That about sums up today, it’s not Friday and as such, I’m having an impossible time finding a redeeming quality about the day.
So, before each unit test for 3 of my 5 classes, I play a review game using a powerpoint program that works like Jeopardy. Sometimes there’s a slight lag and if you’re watching really carefully, you can catch the right answer. And since it’s done on a timer, the first team to get the answer right gets the point. Silly me, I thought that the opportunity to see the answer, and then cheat, was too small, or that if it was noticeable, someone would tell me.
Instead, this morning I discovered that all 3 of these classes are cheating to get the bonus points offered for being the winning team. These are the only bonus points I give out and they’re cheating to get them, not learning, cheating. And these games take me easily an hour a piece to put together, and it’s all for them, I get nothing out of it. And not only are they cheating, but once they figured out how to cheat, they told others, so instead of one small group of people, it’s at least 20 kids.
I’m just disappointed. I thought better of them and I foolishly trusted them. I know it’s not like cheating on a test, but it’s cheating on something that I spent a lot of time on, something that was meant to be fun and useful for studying. And that’s really upsetting.
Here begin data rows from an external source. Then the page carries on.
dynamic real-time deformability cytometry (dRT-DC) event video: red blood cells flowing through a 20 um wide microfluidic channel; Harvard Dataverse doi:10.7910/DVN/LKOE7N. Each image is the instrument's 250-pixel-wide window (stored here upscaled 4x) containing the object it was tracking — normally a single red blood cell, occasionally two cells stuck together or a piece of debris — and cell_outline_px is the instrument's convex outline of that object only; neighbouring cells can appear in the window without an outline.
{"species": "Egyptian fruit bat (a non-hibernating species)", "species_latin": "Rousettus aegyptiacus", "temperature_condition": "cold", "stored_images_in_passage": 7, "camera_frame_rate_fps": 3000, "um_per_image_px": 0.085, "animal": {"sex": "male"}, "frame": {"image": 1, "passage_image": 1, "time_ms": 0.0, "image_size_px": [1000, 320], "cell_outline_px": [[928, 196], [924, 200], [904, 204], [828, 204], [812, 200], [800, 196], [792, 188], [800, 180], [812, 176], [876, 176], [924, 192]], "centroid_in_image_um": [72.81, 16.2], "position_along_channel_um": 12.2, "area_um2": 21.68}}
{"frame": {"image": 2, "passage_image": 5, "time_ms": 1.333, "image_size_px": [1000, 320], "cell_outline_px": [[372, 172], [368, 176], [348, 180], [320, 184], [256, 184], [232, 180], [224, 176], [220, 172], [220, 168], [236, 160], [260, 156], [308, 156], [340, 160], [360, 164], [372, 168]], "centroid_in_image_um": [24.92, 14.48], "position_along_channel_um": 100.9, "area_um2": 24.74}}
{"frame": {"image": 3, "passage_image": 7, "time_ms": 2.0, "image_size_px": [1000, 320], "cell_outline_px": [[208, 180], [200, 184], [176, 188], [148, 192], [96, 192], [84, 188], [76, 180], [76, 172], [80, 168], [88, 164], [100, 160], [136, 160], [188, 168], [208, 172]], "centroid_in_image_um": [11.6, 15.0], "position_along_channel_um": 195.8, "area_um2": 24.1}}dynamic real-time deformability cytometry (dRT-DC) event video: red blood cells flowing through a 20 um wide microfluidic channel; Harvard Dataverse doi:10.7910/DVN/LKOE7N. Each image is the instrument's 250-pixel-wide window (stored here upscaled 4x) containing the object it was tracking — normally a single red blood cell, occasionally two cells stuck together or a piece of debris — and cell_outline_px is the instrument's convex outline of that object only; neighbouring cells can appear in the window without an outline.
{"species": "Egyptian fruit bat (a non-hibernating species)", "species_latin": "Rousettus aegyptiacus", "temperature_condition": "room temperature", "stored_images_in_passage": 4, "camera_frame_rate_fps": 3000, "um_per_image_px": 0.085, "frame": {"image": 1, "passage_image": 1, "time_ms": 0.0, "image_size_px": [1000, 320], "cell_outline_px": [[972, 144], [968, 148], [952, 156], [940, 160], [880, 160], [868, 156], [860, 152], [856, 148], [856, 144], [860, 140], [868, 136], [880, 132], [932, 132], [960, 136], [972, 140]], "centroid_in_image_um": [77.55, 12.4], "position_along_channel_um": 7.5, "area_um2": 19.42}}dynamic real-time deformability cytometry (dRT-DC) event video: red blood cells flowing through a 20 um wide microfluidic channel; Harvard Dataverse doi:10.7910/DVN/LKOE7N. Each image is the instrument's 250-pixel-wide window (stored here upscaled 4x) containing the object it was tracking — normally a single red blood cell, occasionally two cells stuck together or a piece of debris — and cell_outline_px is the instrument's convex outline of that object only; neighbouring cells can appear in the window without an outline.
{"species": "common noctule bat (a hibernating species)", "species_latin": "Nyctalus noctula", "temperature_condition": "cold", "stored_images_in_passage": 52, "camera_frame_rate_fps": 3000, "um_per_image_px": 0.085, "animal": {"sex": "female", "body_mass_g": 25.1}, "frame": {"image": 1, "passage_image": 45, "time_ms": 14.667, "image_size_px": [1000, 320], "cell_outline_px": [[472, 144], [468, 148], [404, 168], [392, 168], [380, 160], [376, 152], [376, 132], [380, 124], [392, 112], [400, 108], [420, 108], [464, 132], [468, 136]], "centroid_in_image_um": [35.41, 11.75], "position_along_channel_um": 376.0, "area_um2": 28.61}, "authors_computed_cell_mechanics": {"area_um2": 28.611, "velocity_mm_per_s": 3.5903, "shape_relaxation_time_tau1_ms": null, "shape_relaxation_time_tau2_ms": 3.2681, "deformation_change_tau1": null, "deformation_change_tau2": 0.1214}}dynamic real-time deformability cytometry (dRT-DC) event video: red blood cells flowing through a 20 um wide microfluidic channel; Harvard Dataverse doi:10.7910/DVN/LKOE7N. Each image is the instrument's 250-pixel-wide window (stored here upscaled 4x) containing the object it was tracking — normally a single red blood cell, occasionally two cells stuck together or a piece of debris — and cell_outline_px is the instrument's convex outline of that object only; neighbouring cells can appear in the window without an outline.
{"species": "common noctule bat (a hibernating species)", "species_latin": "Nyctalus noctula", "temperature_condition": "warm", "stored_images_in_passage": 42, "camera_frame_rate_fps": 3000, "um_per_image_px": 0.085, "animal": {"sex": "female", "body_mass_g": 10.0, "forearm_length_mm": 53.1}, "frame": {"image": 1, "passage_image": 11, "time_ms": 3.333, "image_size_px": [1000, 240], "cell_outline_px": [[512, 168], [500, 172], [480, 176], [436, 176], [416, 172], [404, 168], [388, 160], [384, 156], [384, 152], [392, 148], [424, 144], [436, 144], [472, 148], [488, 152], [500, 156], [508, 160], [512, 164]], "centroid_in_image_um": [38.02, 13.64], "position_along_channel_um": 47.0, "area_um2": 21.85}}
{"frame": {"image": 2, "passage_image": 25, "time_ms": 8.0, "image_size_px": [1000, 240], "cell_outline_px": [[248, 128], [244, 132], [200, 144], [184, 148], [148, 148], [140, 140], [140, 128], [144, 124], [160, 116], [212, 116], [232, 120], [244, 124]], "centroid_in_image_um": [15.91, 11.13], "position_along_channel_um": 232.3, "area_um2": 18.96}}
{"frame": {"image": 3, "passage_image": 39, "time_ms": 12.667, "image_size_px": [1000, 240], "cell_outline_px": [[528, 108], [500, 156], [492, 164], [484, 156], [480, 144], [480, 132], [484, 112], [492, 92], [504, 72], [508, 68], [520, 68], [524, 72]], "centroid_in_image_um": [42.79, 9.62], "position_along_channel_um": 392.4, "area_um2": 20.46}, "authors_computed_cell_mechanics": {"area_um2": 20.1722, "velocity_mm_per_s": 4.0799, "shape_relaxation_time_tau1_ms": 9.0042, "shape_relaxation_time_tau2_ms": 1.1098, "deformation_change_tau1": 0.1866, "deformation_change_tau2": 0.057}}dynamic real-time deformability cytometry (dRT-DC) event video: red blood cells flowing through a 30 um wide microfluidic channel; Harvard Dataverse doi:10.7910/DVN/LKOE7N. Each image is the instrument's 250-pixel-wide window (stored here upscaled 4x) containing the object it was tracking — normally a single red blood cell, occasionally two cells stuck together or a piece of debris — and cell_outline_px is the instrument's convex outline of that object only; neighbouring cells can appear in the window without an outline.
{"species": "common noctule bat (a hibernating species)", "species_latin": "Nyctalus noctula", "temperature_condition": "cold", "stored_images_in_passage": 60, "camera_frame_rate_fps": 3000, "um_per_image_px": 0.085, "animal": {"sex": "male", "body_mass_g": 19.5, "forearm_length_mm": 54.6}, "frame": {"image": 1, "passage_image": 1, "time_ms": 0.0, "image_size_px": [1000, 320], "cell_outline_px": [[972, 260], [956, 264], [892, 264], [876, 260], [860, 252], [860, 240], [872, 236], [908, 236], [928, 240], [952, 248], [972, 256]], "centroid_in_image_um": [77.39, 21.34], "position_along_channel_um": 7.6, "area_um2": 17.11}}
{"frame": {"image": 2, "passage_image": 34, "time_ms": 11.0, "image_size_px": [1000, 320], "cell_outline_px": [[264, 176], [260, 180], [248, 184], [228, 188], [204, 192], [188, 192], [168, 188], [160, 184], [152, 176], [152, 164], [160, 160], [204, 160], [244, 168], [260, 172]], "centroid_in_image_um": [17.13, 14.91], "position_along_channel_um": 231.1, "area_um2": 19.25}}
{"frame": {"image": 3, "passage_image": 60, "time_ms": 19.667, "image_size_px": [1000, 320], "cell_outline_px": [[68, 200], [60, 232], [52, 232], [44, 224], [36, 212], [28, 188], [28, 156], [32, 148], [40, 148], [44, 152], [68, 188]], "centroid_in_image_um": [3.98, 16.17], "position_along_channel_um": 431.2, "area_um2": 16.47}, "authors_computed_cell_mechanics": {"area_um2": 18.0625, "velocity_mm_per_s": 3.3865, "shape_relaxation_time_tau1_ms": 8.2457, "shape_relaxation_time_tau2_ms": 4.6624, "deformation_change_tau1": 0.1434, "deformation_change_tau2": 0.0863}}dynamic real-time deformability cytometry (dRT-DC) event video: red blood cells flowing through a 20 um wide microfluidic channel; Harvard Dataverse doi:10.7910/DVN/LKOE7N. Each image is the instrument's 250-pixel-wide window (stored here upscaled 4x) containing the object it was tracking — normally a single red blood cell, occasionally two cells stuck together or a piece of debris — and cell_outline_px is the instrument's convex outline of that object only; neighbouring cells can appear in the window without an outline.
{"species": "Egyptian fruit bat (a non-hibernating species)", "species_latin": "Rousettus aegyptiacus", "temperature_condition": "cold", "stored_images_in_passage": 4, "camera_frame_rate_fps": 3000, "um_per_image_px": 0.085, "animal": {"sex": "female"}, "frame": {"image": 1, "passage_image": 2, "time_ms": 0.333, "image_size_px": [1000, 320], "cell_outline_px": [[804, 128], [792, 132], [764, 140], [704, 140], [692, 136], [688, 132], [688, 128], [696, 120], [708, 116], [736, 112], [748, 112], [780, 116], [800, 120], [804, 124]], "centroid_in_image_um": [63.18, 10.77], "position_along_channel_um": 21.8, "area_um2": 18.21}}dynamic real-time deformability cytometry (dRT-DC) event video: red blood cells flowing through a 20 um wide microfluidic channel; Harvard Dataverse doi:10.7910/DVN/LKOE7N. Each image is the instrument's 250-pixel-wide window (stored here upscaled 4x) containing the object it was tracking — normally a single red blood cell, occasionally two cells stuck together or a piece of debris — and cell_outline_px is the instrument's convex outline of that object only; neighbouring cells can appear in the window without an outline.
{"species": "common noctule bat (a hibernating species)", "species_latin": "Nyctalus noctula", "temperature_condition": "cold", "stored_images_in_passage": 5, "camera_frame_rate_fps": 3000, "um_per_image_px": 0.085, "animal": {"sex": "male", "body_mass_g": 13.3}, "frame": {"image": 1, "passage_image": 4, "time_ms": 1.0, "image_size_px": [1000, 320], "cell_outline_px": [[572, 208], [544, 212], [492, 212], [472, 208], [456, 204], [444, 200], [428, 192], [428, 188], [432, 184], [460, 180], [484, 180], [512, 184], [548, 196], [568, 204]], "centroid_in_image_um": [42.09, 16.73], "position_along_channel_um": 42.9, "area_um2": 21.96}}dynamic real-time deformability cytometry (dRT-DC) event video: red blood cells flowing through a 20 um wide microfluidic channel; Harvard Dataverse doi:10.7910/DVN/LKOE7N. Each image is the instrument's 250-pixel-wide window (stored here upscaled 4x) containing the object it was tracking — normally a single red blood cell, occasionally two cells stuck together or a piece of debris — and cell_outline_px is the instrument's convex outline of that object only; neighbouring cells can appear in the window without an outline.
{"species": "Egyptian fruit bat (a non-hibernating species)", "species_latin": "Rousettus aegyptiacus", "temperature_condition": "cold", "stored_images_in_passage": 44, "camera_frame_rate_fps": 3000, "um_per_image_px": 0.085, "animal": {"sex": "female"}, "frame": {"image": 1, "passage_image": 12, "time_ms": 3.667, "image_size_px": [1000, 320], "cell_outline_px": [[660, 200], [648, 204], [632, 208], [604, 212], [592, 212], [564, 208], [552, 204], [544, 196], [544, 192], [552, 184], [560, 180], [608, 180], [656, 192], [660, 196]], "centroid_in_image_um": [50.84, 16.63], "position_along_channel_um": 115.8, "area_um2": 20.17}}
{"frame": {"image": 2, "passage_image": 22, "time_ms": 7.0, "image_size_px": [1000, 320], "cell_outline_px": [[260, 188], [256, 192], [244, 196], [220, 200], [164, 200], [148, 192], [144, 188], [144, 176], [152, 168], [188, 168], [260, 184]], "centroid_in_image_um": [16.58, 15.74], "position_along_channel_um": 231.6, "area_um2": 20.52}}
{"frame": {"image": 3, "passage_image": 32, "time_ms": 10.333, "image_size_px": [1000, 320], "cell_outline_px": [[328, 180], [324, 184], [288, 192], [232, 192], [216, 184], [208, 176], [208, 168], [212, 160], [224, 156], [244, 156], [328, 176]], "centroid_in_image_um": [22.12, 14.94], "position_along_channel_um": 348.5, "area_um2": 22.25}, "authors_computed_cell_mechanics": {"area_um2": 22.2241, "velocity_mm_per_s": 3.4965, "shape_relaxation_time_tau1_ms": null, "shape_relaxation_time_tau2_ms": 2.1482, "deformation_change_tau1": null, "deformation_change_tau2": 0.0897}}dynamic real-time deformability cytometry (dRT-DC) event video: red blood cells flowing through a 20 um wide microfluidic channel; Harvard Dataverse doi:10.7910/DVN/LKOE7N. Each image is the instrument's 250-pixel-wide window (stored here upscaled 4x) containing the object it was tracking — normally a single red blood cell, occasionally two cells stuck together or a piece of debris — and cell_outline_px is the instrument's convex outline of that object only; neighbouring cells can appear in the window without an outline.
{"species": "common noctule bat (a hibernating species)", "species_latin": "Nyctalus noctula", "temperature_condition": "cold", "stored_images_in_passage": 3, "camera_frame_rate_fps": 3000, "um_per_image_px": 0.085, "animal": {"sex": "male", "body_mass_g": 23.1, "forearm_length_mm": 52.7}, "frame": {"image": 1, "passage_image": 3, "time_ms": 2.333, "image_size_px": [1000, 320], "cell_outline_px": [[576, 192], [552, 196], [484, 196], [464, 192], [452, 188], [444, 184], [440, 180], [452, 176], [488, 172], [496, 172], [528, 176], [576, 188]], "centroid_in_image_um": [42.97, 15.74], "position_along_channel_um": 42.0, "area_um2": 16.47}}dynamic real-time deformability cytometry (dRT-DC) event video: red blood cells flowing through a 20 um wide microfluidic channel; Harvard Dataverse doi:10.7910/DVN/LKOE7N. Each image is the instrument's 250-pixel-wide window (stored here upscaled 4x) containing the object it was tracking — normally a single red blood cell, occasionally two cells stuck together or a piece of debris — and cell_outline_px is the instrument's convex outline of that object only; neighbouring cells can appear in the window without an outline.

To make matters worse, I talked with some of the other teachers about it at lunch, expecting some sort of sentiment of sympathy and instead I was told that it was my fault and that I had no right to be upset about it. Furthermore, I shouldn’t talk to the kids about it, I should just go on like normal. One of them told me I was “being ridiculous.” And yea, maybe it’s not the end of the world, but it’s big to me and I think I get to decide when I am and am not allowed to be upset about something. 20 of my students breeching my trust is a big deal. Maybe not to them, but to me it is.
And I just couldn’t shake that conversation. I was upset about the cheating and then I was upset about the teachers, who are really some of my good friends. I was nearly in tears by the end of lunch and excused myself early to try and calm down before the next class.
I also have had a wicked headache since, um, Sunday and now today I have a 2 spots on my face, one just below the right side of my lips and one just above, that are tingling all. the. time. Like pins and needles, only ON MY FACE.
And I just want to lie in a small hole and cry myself to sleep, but, oh right! I have another fucking test tomorrow. Yes it’s the last one, but it’s also the biggest one, and it’s also the one I’ve done the least amount of work for because 6 tests in 9 days is way too effing many.
I’m just ready for this week to die. To die a horrible, painful death. Instead, it has 2 more days which will involve studying, avoiding co-workers, stern lectures to students and, unless this face thing stops tonight, a call to the neurologist.
Someone stop this week, I want the hell off.